Thanks to a source involved with the production of the Ridley & Tony Scott-produced documentary slated for a 2013 release on National Geographic titled Killing Lincoln, I was able to view the working script over the last couple of days so I could give an early opinion on what this special is going to be like. When I first posted about this a few months ago, I noted how I had only skimmed through parts of the book, written by Bill O’Reilly, and mentioned how entertaining I thought it was, though one could tell it was not authored by a historian. I did not think it was bad, until some glaring historical inaccuracies were pointed out to me. Nevertheless, this documentary has a chance to fix some of those errors, while giving us a dose of both history and entertainment, not sacrificing one for the other. While I have taken a look at my fair share of film scripts, this was definitely a new experience for me because of insertions of voice-over narrations and breaks in the action for historians to come into the frame and speak. It took a while to get used to.
Overall, I was really not too impressed with the actual script, but given that this is a docudrama and not a feature film, it could work out depending on how well the historians are integrated into the grand scheme of things. Who they use and what they tell us will make or break this special, that is, unless this draft changes drastically from now until filming, something that could very well happen. The one thing I do like is the portrayal of John Wilkes Booth, as his scenes (which will include a depiction of him acting Richard III on stage) show us that while he may be a little bit off in the head due to misguided passions, he is shown with the feeling that he thinks he is right, with actual rationale of striking down a tyrant present in his lines. He does not seem psychotic, and this is refreshing to see. One can only watch so many evil, villainous portrayals of Booth before they get turned off, no matter what you may think of him. We must remember that these players of history were all human, and we can also see Abraham Lincoln as such due to his portrayal here, which includes a nice scene of him sitting for that famous photograph taken by Alexander Gardner and Timothy O’Sullivan just a few days before he was killed.

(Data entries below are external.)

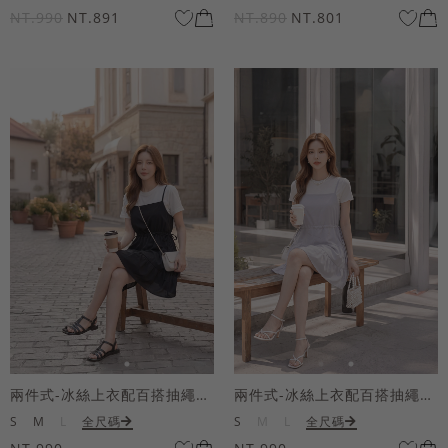
NT.990
NT.891
NT.890
NT.801
兩件式-冰絲上衣配百搭抽繩短洋裝
兩件式-冰絲上衣配百搭抽繩短洋裝
S
M
L
全尺碼
S
M
L
全尺碼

This is just an early opinion of a project in its very early stages, and like I said before, this draft could change a hundred times from now until filming. However, if they do stay along the lines of what they have presented here, I don’t think people will be too disappointed. It was pretty difficult to gauge the historical accuracy as of right now because I am not an expert on the assassination, and because the dialogue between the actors is very speculative. People will be asking, “Will this be along the lines of the Gettysburg atrocity?” My answer at the moment is no. There will be many historians eager to get their hands in on this project, as they were with the above mentioned documentary. My advice to the filmmakers is to use them—use what they say and make it work. Don’t just do whatever you want for the sake of high ratings and completely ignore their commentary, with the exception of propping them up for a minute here and there for the sake of it being advertised as a documentary. I think this project has a lot of promise, and I am eager to follow its journey from page to television screen.